At first I welcomed the comments on my youthful appearance, and ignored the implications that they foretold. It wasn’t until Alan was on his deathbed that I finally admitted to myself that my body was no longer aging. He’d collapsed while riding around the estate, checking on its progress. When he was brought into our bedchamber he was delirious and no longer recognized those who’d been with him for over fifteen years. But he recognized me immediately as I settled onto the bed beside him, confirming my worst fears. He admitted a number of secrets which I suspect he wished to die with him and which I will not repeat out of respect to a dying man.
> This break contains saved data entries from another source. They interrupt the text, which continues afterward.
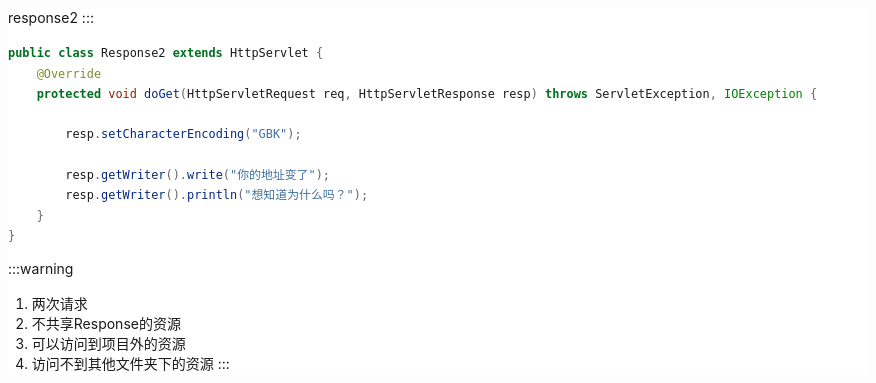 response2
:::
```java
public class Response2 extends HttpServlet {
    @Override
    protected void doGet(HttpServletRequest req, HttpServletResponse resp) throws ServletException, IOException {

        resp.setCharacterEncoding("GBK");

        resp.getWriter().write("你的地址变了");
        resp.getWriter().println("想知道为什么吗？");
    }
}

```
:::warning
1. 两次请求
2. 不共享Response的资源
3. 可以访问到项目外的资源
4. 访问不到其他文件夹下的资源
:::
It did nothing to change my opinion of him and still does not. The fact that he opened up in such a way suggested that he did not believe me to really be there with him, thus proving that I did not in any way resemble a woman of thirty-eight years. He died the next day leaving me heartbroken and confused. The last of the trio had passed away two years before and I still had no children to care for me.

I turned to the man who literally held my fate in his hands, Alan’s brother, also named Alan. We’d never been close, but after my Alan’s funeral, I confided in him about my fears for the future. He asked me to marry him and I accepted, wondering how I could tell him about my ageless status. He proved to be a better man than my first Alan, at least when it came to caring for me. He admitted to lusting after me for years, but he was discreet enough to hide these feelings while Alan was alive. He also proved to be more attentive in bed, though still not to the caliber of some of my later lovers. But his most valuable asset was that he recognized my problem without my ever having to tell him. After three years of marriage and no sign that I had restarted aging, he helped me forge my death and prepare for my new life on the road.